═════ Trecho do documento

O evento reuniu nativos de grupos como Primeiras Nações, Metis e Inuit. Também contou com a presença do premiê canadense, Justin Trudeau, e de Mary Simon, a primeira governadora-geral indígena do país. As lideranças indígenas fizeram uma apresentação de dança e de cânticos de cura para Francisco. Depois, entregaram ao pontífice um imenso cocar de penas, que ele colocou sobre a cabeça.
A jornalista Brandi Morin, integrante da etnia Primeira Nação Michel e autora de Our voice of fire ("Nossa voz de fogo"), também testemunhou o discurso do papa, em Maskwacis. Neta de um sobrevivente, ela ressaltou ao Correio que os povos indígenas canadenses estão em fases distintas de um processo de cura e de reconciliação. "Comunidades ainda desenterram covas de crianças indígenas em várias regiões. Nós experimentamos um estado de luto. Ainda há muito trauma. A cura levará gerações", desabafou Morin.
Ao longo dos anos, ela entrevistou vários indígenas sobreviventes de abusos. "Você ficaria horrorizado em escutar o que essas crianças enfrentaram nessas casas de assimilação do horror. Um dos sobreviventes foi obrigado a cavar o túmulo de um coleguinha, no internato. Os abusos foram disseminados. Uma das escolas chegou a instalar uma cerca elétrica para impedir fugas. Eram campos de concentração", comparou.
"Eu aceito"

══════════

Tarefas propostas
A – Responda, com base na reportagem sobre o encontro do papa com indígenas canadenses:
(i) Que cargo Mary Simon ocupa no país?
(ii) Qual é o título do livro de Brandi Morin?
(iii) O que uma das escolas instalou para impedir fugas?
B – Extraia da reportagem, sem nenhuma alteração, tudo o que vai desde "O evento reuniu" até "sobre a cabeça.".
C – Liste todas as pessoas citadas pelo nome na reportagem.

═════ Dados fornecidos

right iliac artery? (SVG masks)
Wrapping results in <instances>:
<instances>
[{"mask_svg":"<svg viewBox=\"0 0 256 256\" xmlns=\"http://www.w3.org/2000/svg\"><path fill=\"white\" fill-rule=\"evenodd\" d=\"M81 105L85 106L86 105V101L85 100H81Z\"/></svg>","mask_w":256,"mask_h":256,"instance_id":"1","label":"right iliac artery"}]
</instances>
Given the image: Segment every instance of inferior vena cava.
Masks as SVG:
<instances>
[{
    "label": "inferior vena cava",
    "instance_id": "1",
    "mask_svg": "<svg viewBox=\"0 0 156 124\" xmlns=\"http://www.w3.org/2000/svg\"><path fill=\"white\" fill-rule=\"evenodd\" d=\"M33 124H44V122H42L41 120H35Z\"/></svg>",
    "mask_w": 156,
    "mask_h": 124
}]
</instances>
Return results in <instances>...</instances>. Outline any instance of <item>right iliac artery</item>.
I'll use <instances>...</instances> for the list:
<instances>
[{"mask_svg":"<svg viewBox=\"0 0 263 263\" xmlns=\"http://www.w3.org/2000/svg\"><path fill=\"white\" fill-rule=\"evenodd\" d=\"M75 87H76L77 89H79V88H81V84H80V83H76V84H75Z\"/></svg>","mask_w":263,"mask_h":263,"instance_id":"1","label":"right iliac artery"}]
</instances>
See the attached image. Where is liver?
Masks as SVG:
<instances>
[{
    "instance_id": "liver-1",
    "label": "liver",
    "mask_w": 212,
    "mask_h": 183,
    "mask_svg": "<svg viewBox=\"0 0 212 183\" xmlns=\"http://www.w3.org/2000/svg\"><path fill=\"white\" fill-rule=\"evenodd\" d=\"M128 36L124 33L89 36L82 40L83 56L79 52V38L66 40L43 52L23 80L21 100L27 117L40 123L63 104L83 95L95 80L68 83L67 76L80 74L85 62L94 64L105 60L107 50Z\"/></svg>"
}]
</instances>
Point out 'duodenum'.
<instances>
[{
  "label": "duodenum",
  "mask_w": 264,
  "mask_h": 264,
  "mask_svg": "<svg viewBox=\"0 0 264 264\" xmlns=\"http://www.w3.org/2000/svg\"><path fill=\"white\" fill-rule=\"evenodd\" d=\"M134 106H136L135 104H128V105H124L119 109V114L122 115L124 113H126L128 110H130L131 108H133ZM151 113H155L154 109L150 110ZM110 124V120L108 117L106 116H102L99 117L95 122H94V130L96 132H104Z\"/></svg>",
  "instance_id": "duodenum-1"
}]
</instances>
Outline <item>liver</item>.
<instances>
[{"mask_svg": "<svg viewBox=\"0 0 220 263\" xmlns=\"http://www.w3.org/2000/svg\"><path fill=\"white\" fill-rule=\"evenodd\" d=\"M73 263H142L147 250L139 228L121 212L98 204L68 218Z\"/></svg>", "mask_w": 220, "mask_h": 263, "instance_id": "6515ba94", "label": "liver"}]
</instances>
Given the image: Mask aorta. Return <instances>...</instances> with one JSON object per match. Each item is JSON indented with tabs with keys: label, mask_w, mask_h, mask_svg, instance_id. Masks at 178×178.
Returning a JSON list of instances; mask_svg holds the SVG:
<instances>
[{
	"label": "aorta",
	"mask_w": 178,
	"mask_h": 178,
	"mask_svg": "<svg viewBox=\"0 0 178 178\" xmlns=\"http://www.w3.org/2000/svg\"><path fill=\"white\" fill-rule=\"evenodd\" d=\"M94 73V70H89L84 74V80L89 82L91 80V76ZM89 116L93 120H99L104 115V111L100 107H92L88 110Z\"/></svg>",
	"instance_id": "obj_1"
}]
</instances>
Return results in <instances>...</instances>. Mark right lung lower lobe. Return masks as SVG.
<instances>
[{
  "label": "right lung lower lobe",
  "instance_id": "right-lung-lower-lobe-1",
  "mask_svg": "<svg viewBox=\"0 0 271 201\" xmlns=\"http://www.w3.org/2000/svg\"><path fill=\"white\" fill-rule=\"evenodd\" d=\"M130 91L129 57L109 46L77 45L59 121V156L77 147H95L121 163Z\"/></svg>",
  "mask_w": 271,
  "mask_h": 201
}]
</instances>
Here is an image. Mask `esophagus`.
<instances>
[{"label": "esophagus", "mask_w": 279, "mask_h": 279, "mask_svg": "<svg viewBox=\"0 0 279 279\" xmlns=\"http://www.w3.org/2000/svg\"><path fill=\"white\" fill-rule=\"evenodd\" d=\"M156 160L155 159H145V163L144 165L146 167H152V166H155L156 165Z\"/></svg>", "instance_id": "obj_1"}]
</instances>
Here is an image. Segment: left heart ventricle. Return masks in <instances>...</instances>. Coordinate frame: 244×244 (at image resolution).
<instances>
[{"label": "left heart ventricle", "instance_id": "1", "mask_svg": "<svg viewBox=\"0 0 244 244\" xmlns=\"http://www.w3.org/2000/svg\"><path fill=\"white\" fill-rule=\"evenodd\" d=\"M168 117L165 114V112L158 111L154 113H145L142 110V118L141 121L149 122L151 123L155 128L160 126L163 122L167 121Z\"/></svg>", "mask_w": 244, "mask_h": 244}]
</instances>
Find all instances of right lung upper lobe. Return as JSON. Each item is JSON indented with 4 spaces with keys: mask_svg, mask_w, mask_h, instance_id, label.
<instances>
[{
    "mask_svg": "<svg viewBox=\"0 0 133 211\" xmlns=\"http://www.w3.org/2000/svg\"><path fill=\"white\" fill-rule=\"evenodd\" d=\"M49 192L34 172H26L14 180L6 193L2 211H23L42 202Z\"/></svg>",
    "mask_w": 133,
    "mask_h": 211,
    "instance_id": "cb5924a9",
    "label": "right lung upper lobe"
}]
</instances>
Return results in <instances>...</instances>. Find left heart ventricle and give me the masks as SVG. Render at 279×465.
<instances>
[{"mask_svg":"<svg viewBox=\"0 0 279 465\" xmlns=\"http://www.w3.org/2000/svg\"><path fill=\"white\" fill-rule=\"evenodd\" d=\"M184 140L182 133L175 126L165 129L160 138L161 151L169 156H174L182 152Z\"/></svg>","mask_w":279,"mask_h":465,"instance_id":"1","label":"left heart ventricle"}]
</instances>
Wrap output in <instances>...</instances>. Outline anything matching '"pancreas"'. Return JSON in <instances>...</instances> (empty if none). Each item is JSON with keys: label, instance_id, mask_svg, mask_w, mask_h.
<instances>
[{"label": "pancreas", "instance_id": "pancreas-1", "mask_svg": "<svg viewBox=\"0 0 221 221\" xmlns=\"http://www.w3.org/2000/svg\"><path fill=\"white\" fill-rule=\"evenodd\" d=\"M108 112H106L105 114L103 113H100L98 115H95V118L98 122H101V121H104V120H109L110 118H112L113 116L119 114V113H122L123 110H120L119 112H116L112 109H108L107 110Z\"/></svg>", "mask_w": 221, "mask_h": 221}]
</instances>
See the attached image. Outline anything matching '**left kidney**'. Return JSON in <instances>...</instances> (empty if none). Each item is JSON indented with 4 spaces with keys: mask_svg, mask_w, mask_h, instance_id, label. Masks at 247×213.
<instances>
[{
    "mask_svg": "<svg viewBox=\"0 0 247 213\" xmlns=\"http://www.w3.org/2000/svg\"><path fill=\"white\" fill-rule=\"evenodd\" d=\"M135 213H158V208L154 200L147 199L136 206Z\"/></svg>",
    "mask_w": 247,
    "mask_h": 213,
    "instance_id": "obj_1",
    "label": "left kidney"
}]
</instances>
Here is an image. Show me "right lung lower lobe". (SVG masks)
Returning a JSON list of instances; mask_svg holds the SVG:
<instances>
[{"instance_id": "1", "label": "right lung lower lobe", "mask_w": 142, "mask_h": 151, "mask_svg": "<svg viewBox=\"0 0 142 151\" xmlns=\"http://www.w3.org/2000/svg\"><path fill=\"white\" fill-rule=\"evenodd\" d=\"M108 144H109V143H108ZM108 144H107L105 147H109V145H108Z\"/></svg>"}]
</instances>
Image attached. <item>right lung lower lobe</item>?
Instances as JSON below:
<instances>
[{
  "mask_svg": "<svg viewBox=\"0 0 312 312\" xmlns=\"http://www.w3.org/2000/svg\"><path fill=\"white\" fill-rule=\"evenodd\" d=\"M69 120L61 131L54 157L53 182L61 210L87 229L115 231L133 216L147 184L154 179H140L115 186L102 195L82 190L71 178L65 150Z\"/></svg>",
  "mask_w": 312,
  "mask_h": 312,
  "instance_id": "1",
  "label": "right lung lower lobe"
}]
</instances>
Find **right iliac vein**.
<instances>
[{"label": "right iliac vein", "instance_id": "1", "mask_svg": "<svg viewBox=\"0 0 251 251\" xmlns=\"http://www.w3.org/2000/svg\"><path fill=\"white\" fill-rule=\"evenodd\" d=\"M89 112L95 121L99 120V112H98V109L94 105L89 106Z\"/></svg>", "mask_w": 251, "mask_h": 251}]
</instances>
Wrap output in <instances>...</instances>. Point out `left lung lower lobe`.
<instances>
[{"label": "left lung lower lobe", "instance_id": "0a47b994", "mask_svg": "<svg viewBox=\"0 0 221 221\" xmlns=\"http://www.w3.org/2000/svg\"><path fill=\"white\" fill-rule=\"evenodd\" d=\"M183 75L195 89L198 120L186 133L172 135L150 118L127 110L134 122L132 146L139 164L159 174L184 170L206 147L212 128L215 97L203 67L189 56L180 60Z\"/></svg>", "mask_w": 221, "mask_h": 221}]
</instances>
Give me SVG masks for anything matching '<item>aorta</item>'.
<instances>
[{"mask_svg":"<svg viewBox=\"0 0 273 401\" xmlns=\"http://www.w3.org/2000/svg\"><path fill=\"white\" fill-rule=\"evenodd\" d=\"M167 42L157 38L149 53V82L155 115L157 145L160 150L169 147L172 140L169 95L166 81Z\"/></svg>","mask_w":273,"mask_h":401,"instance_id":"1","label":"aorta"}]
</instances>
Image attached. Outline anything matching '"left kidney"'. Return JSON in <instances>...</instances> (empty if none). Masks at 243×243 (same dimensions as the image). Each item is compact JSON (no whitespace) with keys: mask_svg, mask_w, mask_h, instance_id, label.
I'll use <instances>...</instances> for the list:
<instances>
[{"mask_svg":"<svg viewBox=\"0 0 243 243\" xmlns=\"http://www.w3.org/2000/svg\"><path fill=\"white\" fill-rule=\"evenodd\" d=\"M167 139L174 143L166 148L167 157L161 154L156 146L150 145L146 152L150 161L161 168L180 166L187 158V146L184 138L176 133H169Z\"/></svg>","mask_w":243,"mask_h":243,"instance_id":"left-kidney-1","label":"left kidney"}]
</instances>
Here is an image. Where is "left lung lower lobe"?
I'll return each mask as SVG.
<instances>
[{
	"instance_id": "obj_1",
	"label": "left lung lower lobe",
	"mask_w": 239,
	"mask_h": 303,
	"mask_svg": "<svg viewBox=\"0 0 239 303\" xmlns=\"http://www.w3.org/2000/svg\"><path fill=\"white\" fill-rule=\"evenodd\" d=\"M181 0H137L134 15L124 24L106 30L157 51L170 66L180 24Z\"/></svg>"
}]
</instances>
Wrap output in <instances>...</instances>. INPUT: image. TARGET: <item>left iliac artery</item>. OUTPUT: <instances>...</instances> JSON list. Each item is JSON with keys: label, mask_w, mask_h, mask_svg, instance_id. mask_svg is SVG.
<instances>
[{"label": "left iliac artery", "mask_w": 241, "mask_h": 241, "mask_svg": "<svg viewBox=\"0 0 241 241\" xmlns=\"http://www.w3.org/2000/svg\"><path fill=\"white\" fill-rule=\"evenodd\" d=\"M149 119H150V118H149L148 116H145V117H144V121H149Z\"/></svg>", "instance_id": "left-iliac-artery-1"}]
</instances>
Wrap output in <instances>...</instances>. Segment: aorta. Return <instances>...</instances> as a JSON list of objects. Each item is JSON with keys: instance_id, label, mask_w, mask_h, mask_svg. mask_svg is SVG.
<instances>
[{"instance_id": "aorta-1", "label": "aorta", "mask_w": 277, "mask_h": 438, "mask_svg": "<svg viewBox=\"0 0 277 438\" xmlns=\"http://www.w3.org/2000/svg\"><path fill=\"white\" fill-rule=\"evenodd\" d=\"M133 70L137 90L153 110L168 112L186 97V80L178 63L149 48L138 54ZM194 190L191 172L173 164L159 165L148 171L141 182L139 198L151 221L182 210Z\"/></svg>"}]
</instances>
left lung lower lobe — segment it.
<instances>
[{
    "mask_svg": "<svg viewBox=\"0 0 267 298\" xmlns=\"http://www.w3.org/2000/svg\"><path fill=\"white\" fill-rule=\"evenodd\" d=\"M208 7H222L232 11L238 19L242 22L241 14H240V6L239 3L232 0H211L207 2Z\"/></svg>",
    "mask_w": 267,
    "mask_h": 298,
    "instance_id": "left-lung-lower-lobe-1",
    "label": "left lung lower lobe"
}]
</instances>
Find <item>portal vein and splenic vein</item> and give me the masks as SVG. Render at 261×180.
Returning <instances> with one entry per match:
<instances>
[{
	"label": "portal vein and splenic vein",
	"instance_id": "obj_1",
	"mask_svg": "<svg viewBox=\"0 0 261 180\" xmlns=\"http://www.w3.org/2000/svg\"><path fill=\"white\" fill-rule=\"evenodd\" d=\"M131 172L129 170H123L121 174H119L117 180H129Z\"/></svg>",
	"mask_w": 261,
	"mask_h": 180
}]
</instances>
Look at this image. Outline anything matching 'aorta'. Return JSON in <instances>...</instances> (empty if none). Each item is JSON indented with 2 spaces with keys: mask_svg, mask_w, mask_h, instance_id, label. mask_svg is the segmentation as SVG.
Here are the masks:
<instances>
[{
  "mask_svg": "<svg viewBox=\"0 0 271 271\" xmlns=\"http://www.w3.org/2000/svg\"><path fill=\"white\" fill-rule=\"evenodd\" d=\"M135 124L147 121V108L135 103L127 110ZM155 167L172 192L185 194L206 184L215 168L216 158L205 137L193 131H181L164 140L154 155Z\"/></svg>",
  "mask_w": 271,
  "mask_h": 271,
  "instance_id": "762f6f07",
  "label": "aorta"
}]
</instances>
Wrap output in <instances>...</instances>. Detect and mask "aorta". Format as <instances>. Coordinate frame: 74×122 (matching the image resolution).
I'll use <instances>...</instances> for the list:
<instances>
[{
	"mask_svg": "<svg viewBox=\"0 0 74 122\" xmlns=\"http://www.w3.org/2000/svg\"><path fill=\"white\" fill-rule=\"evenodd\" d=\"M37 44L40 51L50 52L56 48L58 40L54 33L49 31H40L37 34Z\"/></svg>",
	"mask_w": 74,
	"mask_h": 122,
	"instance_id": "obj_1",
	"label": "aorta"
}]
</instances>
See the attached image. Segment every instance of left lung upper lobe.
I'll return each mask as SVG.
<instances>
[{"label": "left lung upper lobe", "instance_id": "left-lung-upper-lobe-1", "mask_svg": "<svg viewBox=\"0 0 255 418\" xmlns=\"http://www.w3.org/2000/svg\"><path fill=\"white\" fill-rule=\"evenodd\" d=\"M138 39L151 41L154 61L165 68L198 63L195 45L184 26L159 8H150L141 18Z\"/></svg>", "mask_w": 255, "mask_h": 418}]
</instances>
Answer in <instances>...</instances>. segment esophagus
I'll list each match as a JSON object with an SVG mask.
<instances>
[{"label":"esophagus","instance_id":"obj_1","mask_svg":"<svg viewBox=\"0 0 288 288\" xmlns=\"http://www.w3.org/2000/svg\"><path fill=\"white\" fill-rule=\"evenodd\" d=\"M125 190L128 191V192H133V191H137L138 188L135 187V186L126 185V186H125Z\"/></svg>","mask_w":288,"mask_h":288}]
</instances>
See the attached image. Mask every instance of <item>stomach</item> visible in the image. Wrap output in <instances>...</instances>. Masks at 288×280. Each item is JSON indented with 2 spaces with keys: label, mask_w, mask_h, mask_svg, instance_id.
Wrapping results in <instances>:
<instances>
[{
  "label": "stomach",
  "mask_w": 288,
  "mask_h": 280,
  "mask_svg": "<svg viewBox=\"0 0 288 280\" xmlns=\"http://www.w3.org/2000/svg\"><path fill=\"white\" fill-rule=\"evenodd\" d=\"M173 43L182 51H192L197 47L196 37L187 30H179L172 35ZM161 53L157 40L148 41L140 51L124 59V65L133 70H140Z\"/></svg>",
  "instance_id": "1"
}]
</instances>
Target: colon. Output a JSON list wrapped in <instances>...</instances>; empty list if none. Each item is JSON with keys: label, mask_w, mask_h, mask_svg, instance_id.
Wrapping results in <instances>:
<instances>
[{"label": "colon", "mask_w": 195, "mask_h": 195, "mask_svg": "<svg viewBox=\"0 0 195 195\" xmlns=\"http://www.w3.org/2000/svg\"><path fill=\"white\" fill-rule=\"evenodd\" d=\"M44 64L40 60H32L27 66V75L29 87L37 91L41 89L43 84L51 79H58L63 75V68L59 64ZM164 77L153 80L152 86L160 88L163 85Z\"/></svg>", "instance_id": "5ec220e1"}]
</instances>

══════════

Respostas esperadas
A –
(i) Ela é a primeira governadora-geral indígena do Canadá.
(ii) Our voice of fire ("Nossa voz de fogo").
(iii) Uma cerca elétrica.

B –
O evento reuniu nativos de grupos como Primeiras Nações, Metis e Inuit. Também contou com a presença do premiê canadense, Justin Trudeau, e de Mary Simon, a primeira governadora-geral indígena do país. As lideranças indígenas fizeram uma apresentação de dança e de cânticos de cura para Francisco. Depois, entregaram ao pontífice um imenso cocar de penas, que ele colocou sobre a cabeça.

C –
Justin Trudeau
Mary Simon
Francisco
Brandi Morin